Arkadaşlar toplanmışlar, bir adam çok sıkıntılı görünüyormuş. Sanki bir yeri ağrıyor ya da bulantısı var gibi görünüyormuş. Arkadaşları “Sıkıntılı görünüyorsun, bir sorunun mu var?” diye sormuşlar.
Adam, “Hiçbir sorunum yok, sadece ayakkabılarım ayağımı sıkıyor,”demiş. Bunu duyan arkadaşlarından biri; “Ayakkabını hemen çıkart da rahatla,” bir diğeri; “Neden ayağını sıkan ayakkabı aldın, derhal yeni bir ayakkabı al,” demiş. Adam; “Benim tek mutluluğum bu. Bu yüzden ayakkabımı değiştirmem,” deyince arkadaşları hep bir ağızdan; “Nasıl bir mutluluk bu böyle!” diye şaşırdıklarını belli etmişler.
Adam; “Kafama takılan bir sürü sorunum var. Bu yüzden çok mutsuzum. Akşam olunca ayağımı sıkan bu ayakkabıyı çıkarınca müthiş bir rahatlama oluyor. Bu yüzden bu benim tek mutluluğum. Onun için bu ayakkabılardan vazgeçemem.”
Herkes mutluluğunu artırmanın yolunu arar ama hikayedeki adamın yaptığı çok saçma. Zaten saçma olduğu için örnek teşkil ediyor. İnsanlar mutlu olmak için dar ayakkabı giymeseler bile ona benzer şeyler ne yazık ki yapıyorlar.
Bir kere çoğu insan hazzı mutluluk sanıyor. Oysa sözlük anlamına göre haz; hoşa giden bir şeyin uyandırdığı duygu, hoşlanma duygusu, hoşlanma, tat alma. Bu durumda haz, hiçbir soruna çözüm üretmez sadece geçici rahatlama sağlar. Rahatlamak amacıyla insanlar; dedikodu yapmak, gezmek, müzik dinlemek, oyun oynamak, seks yapmak, içki içmek gibi bilinen aktiviteler yaparlar. Bunlarla yetinmeyip hayati tehlikesi olan jupping, volkan kayağı, buz tırmanışı, yamaç paraşütü gibi şeyler yapanlar da var.
Bazıları yararlı şeyler yapmayı mutluluk sanıyor. Örneğin, para kazanmak.
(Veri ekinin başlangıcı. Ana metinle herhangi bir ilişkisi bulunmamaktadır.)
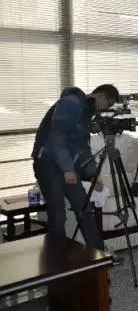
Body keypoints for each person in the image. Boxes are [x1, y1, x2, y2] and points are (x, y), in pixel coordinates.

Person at [32, 84, 120, 251]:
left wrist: (93, 175)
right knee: (58, 214)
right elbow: (56, 138)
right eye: (108, 103)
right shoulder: (71, 103)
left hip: (67, 166)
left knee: (84, 208)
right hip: (48, 164)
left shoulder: (86, 112)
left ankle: (99, 253)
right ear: (101, 96)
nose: (105, 108)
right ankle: (57, 257)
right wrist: (67, 169)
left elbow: (83, 146)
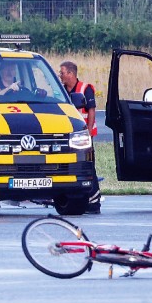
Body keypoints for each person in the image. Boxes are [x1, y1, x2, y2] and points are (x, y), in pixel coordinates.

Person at [59, 61, 101, 214]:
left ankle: (94, 202)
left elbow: (91, 111)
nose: (60, 75)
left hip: (83, 136)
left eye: (62, 72)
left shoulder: (85, 89)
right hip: (68, 136)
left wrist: (88, 132)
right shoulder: (61, 91)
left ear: (71, 74)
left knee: (88, 168)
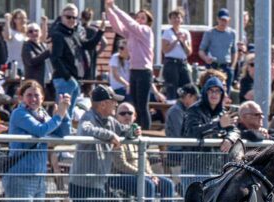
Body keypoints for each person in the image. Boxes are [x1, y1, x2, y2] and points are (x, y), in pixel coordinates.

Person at [4, 80, 69, 202]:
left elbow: (62, 133)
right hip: (21, 176)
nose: (33, 99)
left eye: (36, 95)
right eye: (29, 95)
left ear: (43, 98)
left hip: (39, 177)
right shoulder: (19, 113)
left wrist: (64, 113)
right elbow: (41, 131)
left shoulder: (43, 114)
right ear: (21, 97)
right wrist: (58, 116)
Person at [69, 85, 126, 202]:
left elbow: (123, 130)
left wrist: (133, 132)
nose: (116, 105)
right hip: (82, 183)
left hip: (99, 183)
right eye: (113, 102)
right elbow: (85, 130)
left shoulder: (111, 121)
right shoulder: (88, 117)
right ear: (103, 104)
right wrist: (110, 135)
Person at [107, 102, 176, 202]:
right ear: (116, 116)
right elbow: (120, 164)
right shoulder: (116, 135)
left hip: (140, 175)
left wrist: (151, 174)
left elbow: (145, 160)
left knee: (168, 184)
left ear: (135, 116)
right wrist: (144, 175)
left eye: (130, 113)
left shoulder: (137, 135)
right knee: (147, 184)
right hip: (119, 176)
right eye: (122, 113)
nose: (126, 116)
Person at [179, 76, 236, 202]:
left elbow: (234, 130)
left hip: (214, 168)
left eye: (218, 91)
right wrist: (217, 125)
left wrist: (230, 138)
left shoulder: (223, 112)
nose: (214, 94)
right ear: (205, 93)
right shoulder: (194, 110)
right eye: (211, 91)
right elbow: (191, 132)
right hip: (193, 167)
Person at [105, 0, 153, 130]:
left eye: (143, 18)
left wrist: (115, 8)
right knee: (135, 105)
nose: (139, 19)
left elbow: (130, 23)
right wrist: (109, 10)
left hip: (144, 72)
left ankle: (145, 133)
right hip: (134, 71)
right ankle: (136, 131)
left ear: (148, 22)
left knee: (142, 105)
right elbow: (117, 27)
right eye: (138, 17)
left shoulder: (146, 30)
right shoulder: (132, 33)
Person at [51, 4, 105, 120]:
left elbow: (88, 45)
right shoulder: (58, 34)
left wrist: (100, 31)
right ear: (62, 17)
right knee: (62, 114)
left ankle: (67, 130)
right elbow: (55, 59)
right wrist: (68, 77)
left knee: (69, 115)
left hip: (74, 79)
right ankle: (60, 132)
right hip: (64, 79)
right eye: (68, 17)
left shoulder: (73, 33)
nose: (72, 20)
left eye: (75, 18)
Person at [198, 9, 237, 90]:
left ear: (229, 20)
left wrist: (232, 67)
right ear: (217, 19)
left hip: (226, 66)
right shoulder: (209, 33)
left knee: (226, 90)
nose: (223, 22)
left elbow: (234, 51)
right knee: (210, 89)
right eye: (221, 20)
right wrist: (205, 58)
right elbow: (201, 50)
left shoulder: (232, 33)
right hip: (213, 66)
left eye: (225, 20)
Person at [161, 9, 193, 99]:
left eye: (178, 17)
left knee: (188, 86)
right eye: (174, 18)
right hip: (171, 63)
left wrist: (183, 42)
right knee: (172, 88)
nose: (176, 20)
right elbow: (165, 50)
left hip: (182, 62)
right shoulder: (167, 32)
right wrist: (176, 40)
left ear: (182, 19)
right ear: (170, 20)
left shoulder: (186, 32)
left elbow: (189, 52)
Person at [3, 9, 28, 75]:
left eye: (25, 18)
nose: (23, 20)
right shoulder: (12, 32)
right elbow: (7, 36)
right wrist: (7, 21)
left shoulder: (28, 34)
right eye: (20, 18)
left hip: (26, 66)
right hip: (14, 66)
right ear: (14, 20)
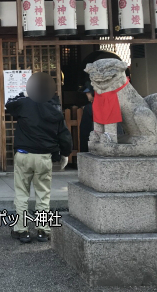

Para kazanmak yararlıdır ancak bu yarar amaç olarak görülürse işin rengi değişir. Para kazanmayı amaç edinenler sadece kazanmaya odaklanıyor. O zaman para kazanmaktan başka bir şeyi gözleri görmez oluyor. Halbuki parayı amaç değil araç olarak görenler onu kullanarak, ukdelerini gerçekleştirirler. Böylece içlerine dert olan bazı şeylerden kurtulurlar.
Bazıları da iyiyi mutluluk sanıyor. Örneğin; başarılı olmak, saygın bir birey olmak. Herkesin saygısını kazanmak iyidir ama bedeli vardır. Bunu yapmak isteyenler kendini değil diğerlerini esas alırlar. Böyle olunca mutluluklarını başkalarının insafına teslim etmiş olurlar.
Mutluluğun anlamı; bütün özlemlere eksiksiz ve sürekli olarak ulaşmaktan duyulan kıvanç durumu, olgunluk, kut, saadet, bahtiyarlık. Görüldüğü gibi haz, yarar ve iyilik mutluluğun yanına bile yaklaşamıyor. Haz, yarar ve iyilik için yapılanların dar ayakkabı giymekten pek de bir farkı yok. Hayatı dik bir yokuşa tırmanmak gibi gören, bundan başka çaresi olmadığını düşünen insanlar, azıcık rahatlamayı mutluluk sanıyorlar. Bu durumuna razı olanlara diyeceğimiz yok. Mutlu olmak isteyenler bahtiyarlık peşinde koşmalıdır.